There was this rich girl who used to kick my ass in track meets. She hated me. I don’t know why. Whenever she beat me, I died a little inside because I was fast but she was always faster. The only thing that killed my pain was a round of guacamole and chips. She ended up marrying the guy I wanted, living my life, getting my job.
Who knows what I would have done if I hadn’t gone home and gobbled up that guacamole every time she took something that belonged to me? If I didn’t have the guac, I might have forgiven her, or tried another sport or gotten a therapist or a hobby. Why would I do that though, knowing there is guacamole in the world?
I once got fired from a job for not showing up. It’s not fair it doesn’t always go my way. Firing me seemed like overkill. Luckily, it was a Walmart and I took some processed guacamole with me when I left. I might go back and share it with them, but I’m okay for now. It’s got preservatives so it can last for years. We’ll see what tomorrow brings.
I’m the youngest of seven kids, which means everybody bosses me around and infantilizes me. We could all be 90 years old and my siblings would still treat me like I don’t know how to mash up avo, mix in the lime, perfectly cut the tomatoes, and chop onions without a tear in my eye. I could feel small and irrelevant because of that, but that’s why I’ve always got my guac with me.
I keep guacamole around in case my family goes too far. I’m okay for now because guac exists, but one day it may not be enough to eat it alone. One day, I might have to bring them a bowl and show them how delicious my recipe tastes.
Somedays, I feel like I live in that Twilight Zone where the artwork is melting in the window because the sun is moving closer to the earth. And everybody is so goddamn angry, hateful, and violent.
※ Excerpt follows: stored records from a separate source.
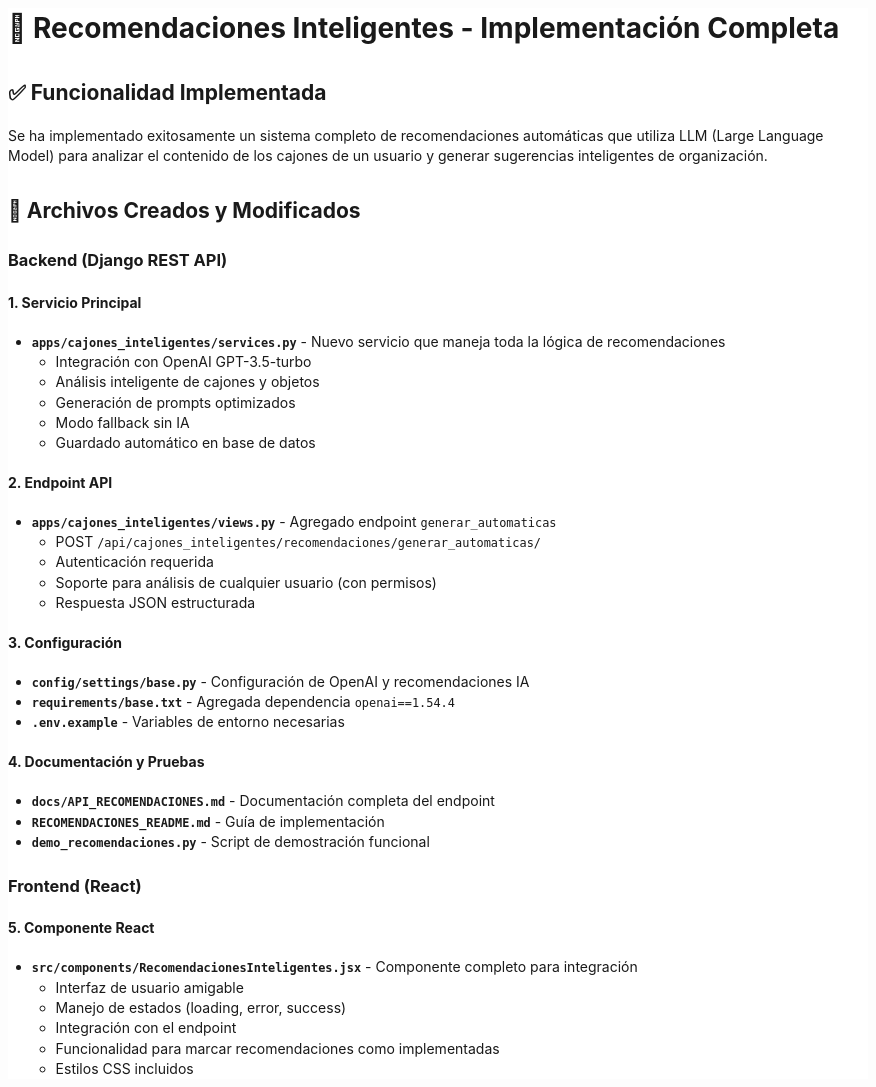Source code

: # 🤖 Recomendaciones Inteligentes - Implementación Completa

## ✅ Funcionalidad Implementada

Se ha implementado exitosamente un sistema completo de recomendaciones automáticas que utiliza LLM (Large Language Model) para analizar el contenido de los cajones de un usuario y generar sugerencias inteligentes de organización.

## 📁 Archivos Creados y Modificados

### Backend (Django REST API)

#### 1. **Servicio Principal**

-   **`apps/cajones_inteligentes/services.py`** - Nuevo servicio que maneja toda la lógica de recomendaciones
    -   Integración con OpenAI GPT-3.5-turbo
    -   Análisis inteligente de cajones y objetos
    -   Generación de prompts optimizados
    -   Modo fallback sin IA
    -   Guardado automático en base de datos

#### 2. **Endpoint API**

-   **`apps/cajones_inteligentes/views.py`** - Agregado endpoint `generar_automaticas`
    -   POST `/api/cajones_inteligentes/recomendaciones/generar_automaticas/`
    -   Autenticación requerida
    -   Soporte para análisis de cualquier usuario (con permisos)
    -   Respuesta JSON estructurada

#### 3. **Configuración**

-   **`config/settings/base.py`** - Configuración de OpenAI y recomendaciones IA
-   **`requirements/base.txt`** - Agregada dependencia `openai==1.54.4`
-   **`.env.example`** - Variables de entorno necesarias

#### 4. **Documentación y Pruebas**

-   **`docs/API_RECOMENDACIONES.md`** - Documentación completa del endpoint
-   **`RECOMENDACIONES_README.md`** - Guía de implementación
-   **`demo_recomendaciones.py`** - Script de demostración funcional

### Frontend (React)

#### 5. **Componente React**

-   **`src/components/RecomendacionesInteligentes.jsx`** - Componente completo para integración
    -   Interfaz de usuario amigable
    -   Manejo de estados (loading, error, success)
    -   Integración con el endpoint
    -   Funcionalidad para marcar recomendaciones como implementadas
    -   Estilos CSS incluidos
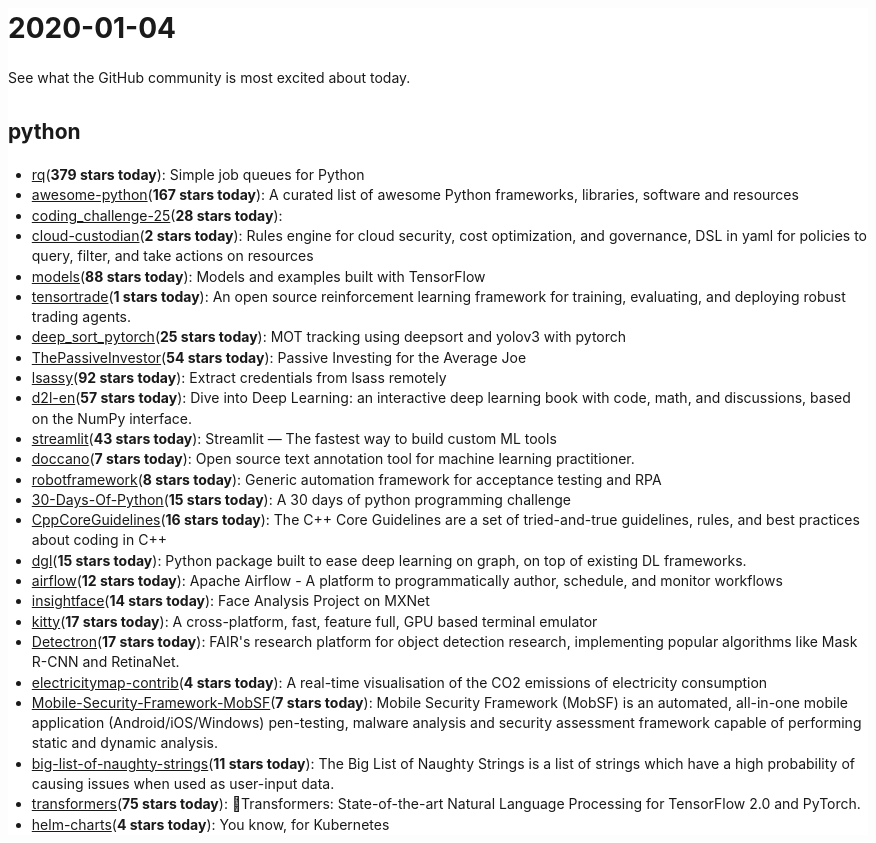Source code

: # 2020-01-04
See what the GitHub community is most excited about today.

## python
* [rq](https://github.com/rq/rq)(**379 stars today**): Simple job queues for Python
* [awesome-python](https://github.com/vinta/awesome-python)(**167 stars today**): A curated list of awesome Python frameworks, libraries, software and resources
* [coding_challenge-25](https://github.com/zero-to-mastery/coding_challenge-25)(**28 stars today**): 
* [cloud-custodian](https://github.com/cloud-custodian/cloud-custodian)(**2 stars today**): Rules engine for cloud security, cost optimization, and governance, DSL in yaml for policies to query, filter, and take actions on resources
* [models](https://github.com/tensorflow/models)(**88 stars today**): Models and examples built with TensorFlow
* [tensortrade](https://github.com/notadamking/tensortrade)(**1 stars today**): An open source reinforcement learning framework for training, evaluating, and deploying robust trading agents.
* [deep_sort_pytorch](https://github.com/ZQPei/deep_sort_pytorch)(**25 stars today**): MOT tracking using deepsort and yolov3 with pytorch
* [ThePassiveInvestor](https://github.com/JerBouma/ThePassiveInvestor)(**54 stars today**): Passive Investing for the Average Joe
* [lsassy](https://github.com/Hackndo/lsassy)(**92 stars today**): Extract credentials from lsass remotely
* [d2l-en](https://github.com/d2l-ai/d2l-en)(**57 stars today**): Dive into Deep Learning: an interactive deep learning book with code, math, and discussions, based on the NumPy interface.
* [streamlit](https://github.com/streamlit/streamlit)(**43 stars today**): Streamlit — The fastest way to build custom ML tools
* [doccano](https://github.com/doccano/doccano)(**7 stars today**): Open source text annotation tool for machine learning practitioner.
* [robotframework](https://github.com/robotframework/robotframework)(**8 stars today**): Generic automation framework for acceptance testing and RPA
* [30-Days-Of-Python](https://github.com/Asabeneh/30-Days-Of-Python)(**15 stars today**): A 30 days of python programming challenge
* [CppCoreGuidelines](https://github.com/isocpp/CppCoreGuidelines)(**16 stars today**): The C++ Core Guidelines are a set of tried-and-true guidelines, rules, and best practices about coding in C++
* [dgl](https://github.com/dmlc/dgl)(**15 stars today**): Python package built to ease deep learning on graph, on top of existing DL frameworks.
* [airflow](https://github.com/apache/airflow)(**12 stars today**): Apache Airflow - A platform to programmatically author, schedule, and monitor workflows
* [insightface](https://github.com/deepinsight/insightface)(**14 stars today**): Face Analysis Project on MXNet
* [kitty](https://github.com/kovidgoyal/kitty)(**17 stars today**): A cross-platform, fast, feature full, GPU based terminal emulator
* [Detectron](https://github.com/facebookresearch/Detectron)(**17 stars today**): FAIR's research platform for object detection research, implementing popular algorithms like Mask R-CNN and RetinaNet.
* [electricitymap-contrib](https://github.com/tmrowco/electricitymap-contrib)(**4 stars today**): A real-time visualisation of the CO2 emissions of electricity consumption
* [Mobile-Security-Framework-MobSF](https://github.com/MobSF/Mobile-Security-Framework-MobSF)(**7 stars today**): Mobile Security Framework (MobSF) is an automated, all-in-one mobile application (Android/iOS/Windows) pen-testing, malware analysis and security assessment framework capable of performing static and dynamic analysis.
* [big-list-of-naughty-strings](https://github.com/minimaxir/big-list-of-naughty-strings)(**11 stars today**): The Big List of Naughty Strings is a list of strings which have a high probability of causing issues when used as user-input data.
* [transformers](https://github.com/huggingface/transformers)(**75 stars today**): 🤗Transformers: State-of-the-art Natural Language Processing for TensorFlow 2.0 and PyTorch.
* [helm-charts](https://github.com/elastic/helm-charts)(**4 stars today**): You know, for Kubernetes
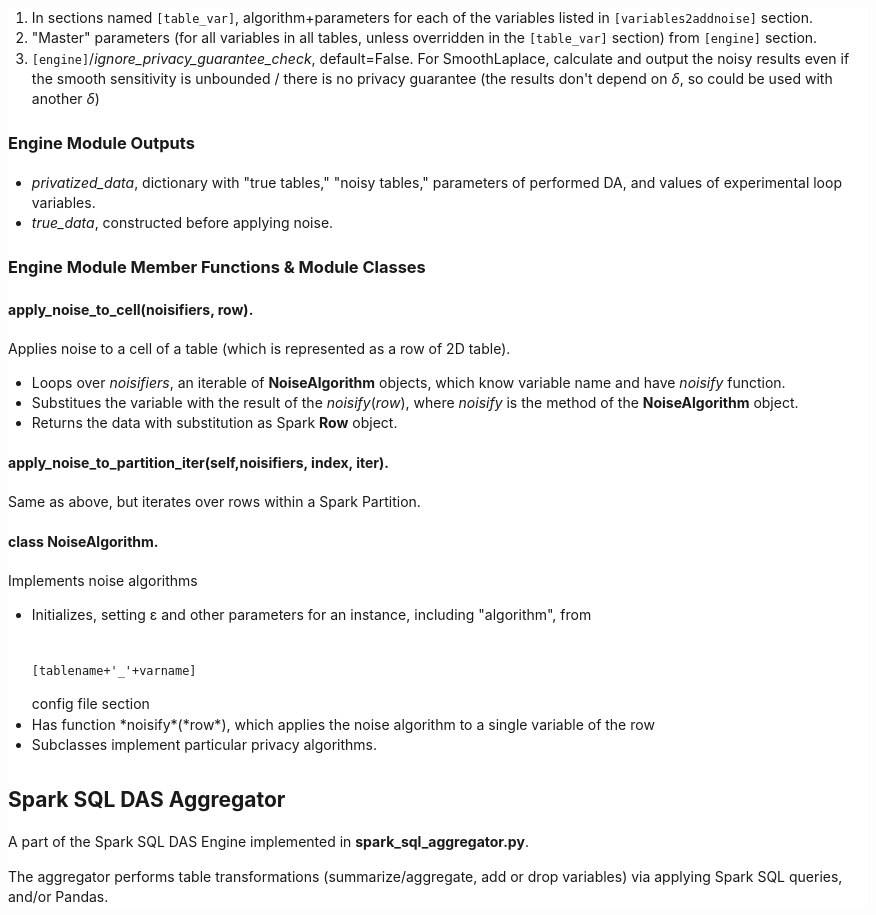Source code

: 1. In sections named `[table_var]`, algorithm+parameters for each of the variables listed in `[variables2addnoise]` section.
1. "Master" parameters (for all variables in all tables, unless overridden in the `[table_var]` section) from `[engine]` section.
1. `[engine]`/*ignore_privacy_guarantee_check*, default=False. For SmoothLaplace, calculate and output the noisy results even if the smooth
sensitivity is unbounded / there is no privacy guarantee (the results don't depend on $\delta$, so could be used with another $\delta$)

### Engine Module Outputs
* *privatized_data*, dictionary with "true tables," "noisy tables," parameters of performed DA, and values of experimental loop variables.
* *true_data*, constructed before applying noise.


### Engine Module Member Functions & Module Classes

#### apply_noise_to_cell(noisifiers, row).

Applies noise to a cell of a table (which is represented as a row of 2D table).

* Loops over *noisifiers*, an iterable of **NoiseAlgorithm** objects, which know variable name and have *noisify* function.
* Substitues the variable with the result of the *noisify*(*row*), where *noisify* is the method of the **NoiseAlgorithm** object.
* Returns the data with substitution as Spark **Row** object.

#### apply_noise_to_partition_iter(self,noisifiers, index, iter).
Same as above, but iterates over rows within a Spark Partition.

#### class NoiseAlgorithm.

Implements noise algorithms
<ul>
<li>Initializes, setting ε and other parameters for an instance, including "algorithm", from 
<p><code>
[tablename+'_'+varname]
</code></p>
 config file section</li>
<li>Has function *noisify*(*row*), which applies the noise algorithm to a single variable of the row</li>
<li>Subclasses implement particular privacy algorithms.</li>
</ul>


## Spark SQL DAS Aggregator

A part of the Spark SQL DAS Engine implemented in **spark_sql_aggregator.py**.

The aggregator performs table transformations (summarize/aggregate, add or drop variables) via applying Spark SQL queries,
and/or Pandas.
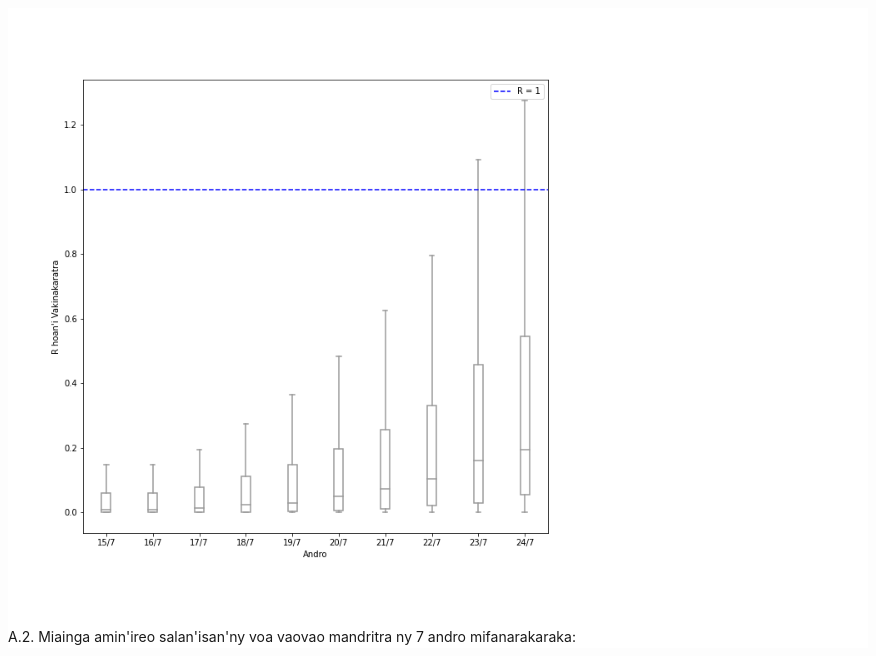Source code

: <img src="sary/Rt2472110_vaki.png" width="600">

A.2. Miainga amin'ireo salan'isan'ny voa vaovao mandritra ny 7 andro mifanarakaraka:
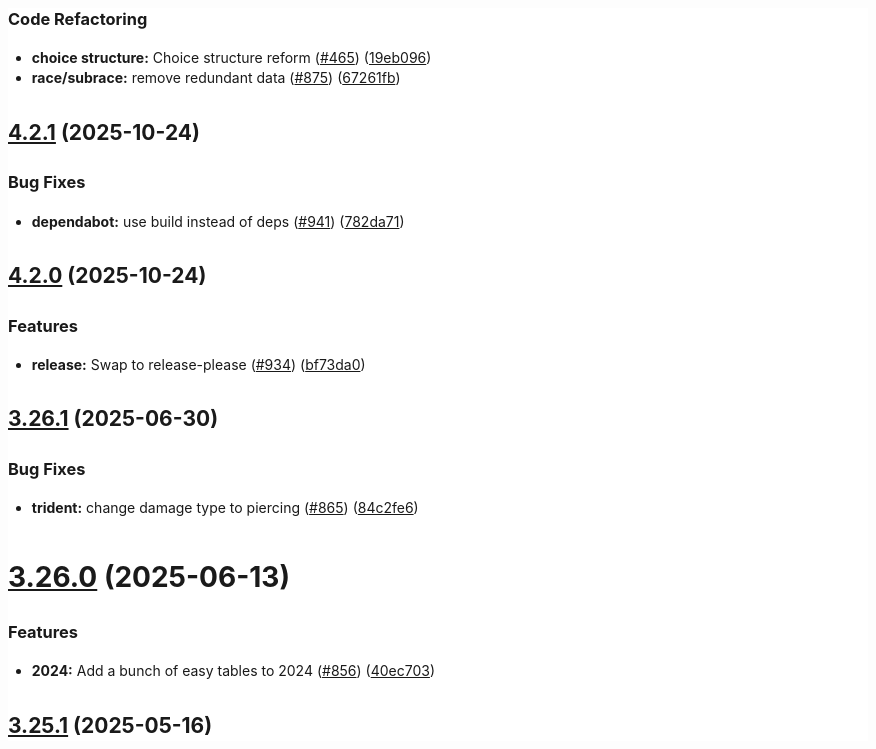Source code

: 
### Code Refactoring

* **choice structure:** Choice structure reform ([#465](https://github.com/clevett/5e-database/issues/465)) ([19eb096](https://github.com/clevett/5e-database/commit/19eb0962855808f42800df7cd7f416dc304d11f8))
* **race/subrace:** remove redundant data ([#875](https://github.com/clevett/5e-database/issues/875)) ([67261fb](https://github.com/clevett/5e-database/commit/67261fbf4b1c5c785aeab47fbd4356c328b0593c))

## [4.2.1](https://github.com/5e-bits/5e-database/compare/v4.2.0...v4.2.1) (2025-10-24)


### Bug Fixes

* **dependabot:** use build instead of deps ([#941](https://github.com/5e-bits/5e-database/issues/941)) ([782da71](https://github.com/5e-bits/5e-database/commit/782da71224510f0118de187c7f7431bf2780f616))

## [4.2.0](https://github.com/5e-bits/5e-database/compare/v4.1.0...v4.2.0) (2025-10-24)


### Features

* **release:** Swap to release-please ([#934](https://github.com/5e-bits/5e-database/issues/934)) ([bf73da0](https://github.com/5e-bits/5e-database/commit/bf73da05f0a5044ca43db789d0871f351fde6ddd))

## [3.26.1](https://github.com/5e-bits/5e-database/compare/v3.26.0...v3.26.1) (2025-06-30)


### Bug Fixes

* **trident:** change damage type to piercing ([#865](https://github.com/5e-bits/5e-database/issues/865)) ([84c2fe6](https://github.com/5e-bits/5e-database/commit/84c2fe653ecbfd9e51fb2755b922d17ce412889c))

# [3.26.0](https://github.com/5e-bits/5e-database/compare/v3.25.1...v3.26.0) (2025-06-13)


### Features

* **2024:** Add a bunch of easy tables to 2024 ([#856](https://github.com/5e-bits/5e-database/issues/856)) ([40ec703](https://github.com/5e-bits/5e-database/commit/40ec703049aadb25607e44843c9afcafd5ce1b86))

## [3.25.1](https://github.com/5e-bits/5e-database/compare/v3.25.0...v3.25.1) (2025-05-16)
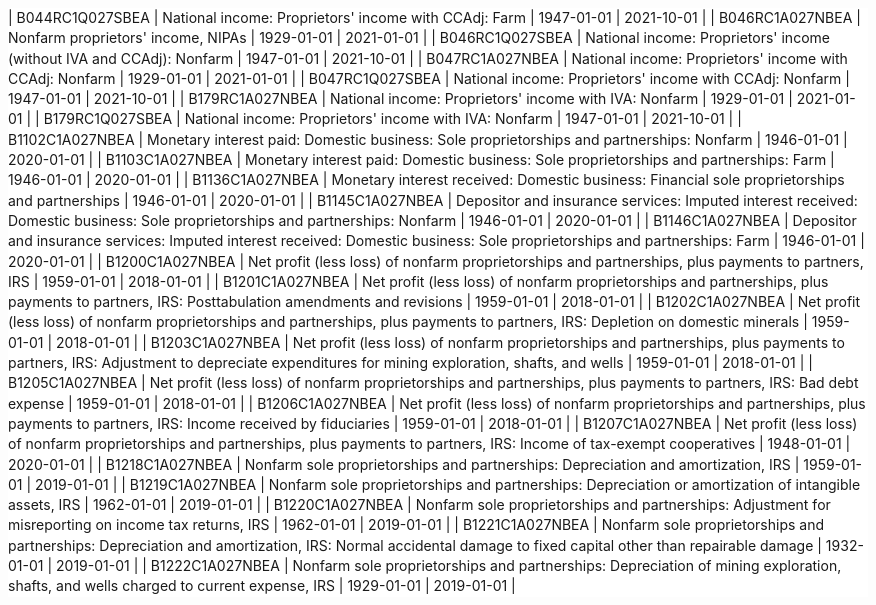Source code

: | B044RC1Q027SBEA | National income: Proprietors' income with CCAdj: Farm                                                                                                                                    | 1947-01-01          | 2021-10-01        |
| B046RC1A027NBEA | Nonfarm proprietors' income, NIPAs                                                                                                                                                       | 1929-01-01          | 2021-01-01        |
| B046RC1Q027SBEA | National income: Proprietors' income (without IVA and CCAdj): Nonfarm                                                                                                                    | 1947-01-01          | 2021-10-01        |
| B047RC1A027NBEA | National income: Proprietors' income with CCAdj: Nonfarm                                                                                                                                 | 1929-01-01          | 2021-01-01        |
| B047RC1Q027SBEA | National income: Proprietors' income with CCAdj: Nonfarm                                                                                                                                 | 1947-01-01          | 2021-10-01        |
| B179RC1A027NBEA | National income: Proprietors' income with IVA: Nonfarm                                                                                                                                   | 1929-01-01          | 2021-01-01        |
| B179RC1Q027SBEA | National income: Proprietors' income with IVA: Nonfarm                                                                                                                                   | 1947-01-01          | 2021-10-01        |
| B1102C1A027NBEA | Monetary interest paid: Domestic business: Sole proprietorships and partnerships: Nonfarm                                                                                                | 1946-01-01          | 2020-01-01        |
| B1103C1A027NBEA | Monetary interest paid: Domestic business: Sole proprietorships and partnerships: Farm                                                                                                   | 1946-01-01          | 2020-01-01        |
| B1136C1A027NBEA | Monetary interest received: Domestic business: Financial sole proprietorships and partnerships                                                                                           | 1946-01-01          | 2020-01-01        |
| B1145C1A027NBEA | Depositor and insurance services: Imputed interest received: Domestic business: Sole proprietorships and partnerships: Nonfarm                                                           | 1946-01-01          | 2020-01-01        |
| B1146C1A027NBEA | Depositor and insurance services: Imputed interest received: Domestic business: Sole proprietorships and partnerships: Farm                                                              | 1946-01-01          | 2020-01-01        |
| B1200C1A027NBEA | Net profit (less loss) of nonfarm proprietorships and partnerships, plus payments to partners, IRS                                                                                       | 1959-01-01          | 2018-01-01        |
| B1201C1A027NBEA | Net profit (less loss) of nonfarm proprietorships and partnerships, plus payments to partners, IRS: Posttabulation amendments and revisions                                              | 1959-01-01          | 2018-01-01        |
| B1202C1A027NBEA | Net profit (less loss) of nonfarm proprietorships and partnerships, plus payments to partners, IRS: Depletion on domestic minerals                                                       | 1959-01-01          | 2018-01-01        |
| B1203C1A027NBEA | Net profit (less loss) of nonfarm proprietorships and partnerships, plus payments to partners, IRS: Adjustment to depreciate expenditures for mining exploration, shafts, and wells      | 1959-01-01          | 2018-01-01        |
| B1205C1A027NBEA | Net profit (less loss) of nonfarm proprietorships and partnerships, plus payments to partners, IRS: Bad debt expense                                                                     | 1959-01-01          | 2018-01-01        |
| B1206C1A027NBEA | Net profit (less loss) of nonfarm proprietorships and partnerships, plus payments to partners, IRS: Income received by fiduciaries                                                       | 1959-01-01          | 2018-01-01        |
| B1207C1A027NBEA | Net profit (less loss) of nonfarm proprietorships and partnerships, plus payments to partners, IRS: Income of tax-exempt cooperatives                                                    | 1948-01-01          | 2020-01-01        |
| B1218C1A027NBEA | Nonfarm sole proprietorships and partnerships: Depreciation and amortization, IRS                                                                                                        | 1959-01-01          | 2019-01-01        |
| B1219C1A027NBEA | Nonfarm sole proprietorships and partnerships: Depreciation or amortization of intangible assets, IRS                                                                                    | 1962-01-01          | 2019-01-01        |
| B1220C1A027NBEA | Nonfarm sole proprietorships and partnerships: Adjustment for misreporting on income tax returns, IRS                                                                                    | 1962-01-01          | 2019-01-01        |
| B1221C1A027NBEA | Nonfarm sole proprietorships and partnerships: Depreciation and amortization, IRS: Normal accidental damage to fixed capital other than repairable damage                                | 1932-01-01          | 2019-01-01        |
| B1222C1A027NBEA | Nonfarm sole proprietorships and partnerships: Depreciation of mining exploration, shafts, and wells charged to current expense, IRS                                                     | 1929-01-01          | 2019-01-01        |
Nobody is getting the same news on our dumb smart TVs because we live in a time of spin. So what? I eat too much guacamole. Is that really such a shitty vice?
Today, I turned on my TV and my own political party is saying guacamole is to blame for all the shootings lately. I didn’t want to believe it. But then I did extensive research on Fox and Friends for two minutes and it was 200% true that guns don’t kill people, guacamole does. Guns are like unicorns and rainbows. Guacamole is Satan.
I had been so selfish, loving up my guacamole. But the way the NRA put it, I’d been misled, conspired against. I love guacamole, but I’m better than that. I’m giving it up. I might get grumpy because I won’t be able to eat the pain that only an avocado can heal, but as long as I still have my gun, I’ll be okay.
The government says it’s gonna take away all of our avocados, no questions asked. They’re gonna make guacamole to feed to shithole countries. That seems fair. I only care about this country and that’s why I want to protect our guns from guacamole.
The main thing the pundits said was we need to get the guacamole out of our school lunchrooms. I get it. Just as long as my kid can carry a gun, I’m willing to sacrifice my delicious snack to protect my Second Amendment.